Prof. Dr. Mita Banerjee
Univ.-Prof. Dr., Chair of American StudiesIn my research, I have explored the intersection between literary studies and other fields, especially medicine and the law and, more recently, economics. I have looked at the ways in which literary and cultural narratives contribute to processes of nation-building and decolonization (The Chutneyfication of History, 2002; Race-ing the Century, 2005; Ethnic Ventriloquism: Literary Minstrelsy in Nineteenth-Century American Literature, 2008). In this context, I have been especially interested in legal and literary constructions of citizenship (Color Me White: Naturalism/Naturalization in Nineteenth Century-American Literature, 2013). I have explored the ways in which medical categories can inform cultural identities and in which medicine, in turn, is narratively constructed (Medical Humanities in American Studies, 2018). As part of a research initiative on deeper learning (PLATO), I have recently been concerned with the intersection between narrative medicine and student learning in the information age.

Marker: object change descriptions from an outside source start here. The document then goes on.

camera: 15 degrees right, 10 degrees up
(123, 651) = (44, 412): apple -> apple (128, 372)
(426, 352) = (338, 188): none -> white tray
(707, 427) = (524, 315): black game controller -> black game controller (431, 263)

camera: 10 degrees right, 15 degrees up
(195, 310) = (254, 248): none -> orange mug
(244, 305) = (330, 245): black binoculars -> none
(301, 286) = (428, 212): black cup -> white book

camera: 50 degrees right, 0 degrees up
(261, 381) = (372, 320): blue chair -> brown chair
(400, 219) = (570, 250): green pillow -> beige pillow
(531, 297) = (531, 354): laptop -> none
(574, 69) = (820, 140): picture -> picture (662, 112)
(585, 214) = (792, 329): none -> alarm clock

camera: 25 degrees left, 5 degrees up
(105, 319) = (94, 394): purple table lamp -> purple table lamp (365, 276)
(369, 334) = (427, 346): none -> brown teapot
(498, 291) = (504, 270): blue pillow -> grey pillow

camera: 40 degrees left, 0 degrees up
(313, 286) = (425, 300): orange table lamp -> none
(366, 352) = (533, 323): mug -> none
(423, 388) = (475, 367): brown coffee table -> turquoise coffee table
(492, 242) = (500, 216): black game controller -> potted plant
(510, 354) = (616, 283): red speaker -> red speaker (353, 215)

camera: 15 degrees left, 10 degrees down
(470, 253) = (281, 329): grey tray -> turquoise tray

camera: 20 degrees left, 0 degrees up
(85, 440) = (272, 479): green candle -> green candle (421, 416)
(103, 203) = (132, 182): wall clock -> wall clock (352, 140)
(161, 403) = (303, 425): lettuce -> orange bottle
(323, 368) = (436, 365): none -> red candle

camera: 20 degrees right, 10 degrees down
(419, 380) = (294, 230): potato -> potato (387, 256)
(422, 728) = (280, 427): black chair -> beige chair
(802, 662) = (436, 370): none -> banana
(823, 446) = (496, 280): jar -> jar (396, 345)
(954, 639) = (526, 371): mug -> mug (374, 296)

It is my honor to serve as Director of the Gutenberg Research College since fall 2023.
Teaching
In teaching, my focus has been on the ways in which the US American nation is being shaped and reshaped in different formats, from literature to film, to life writing and visual art. I have been especially interested in exploring dialogues between canonical forms of representation and the ways in which minority groups have resisted, in their self-representations, images of themselves as “Others” within the US-American nation space. I have taught lecture courses on “Comparative Indigenous Studies” and seminars such as “Medical Humanities in American Studies,” “Multi-Ethnic America in Hollywood Film,” “Asian American Literature” as well as courses on 9/11 and the history of whiteness.
In the winter term 2018/19 I received the Gutenberg Teaching Council’s JGU Teaching Award.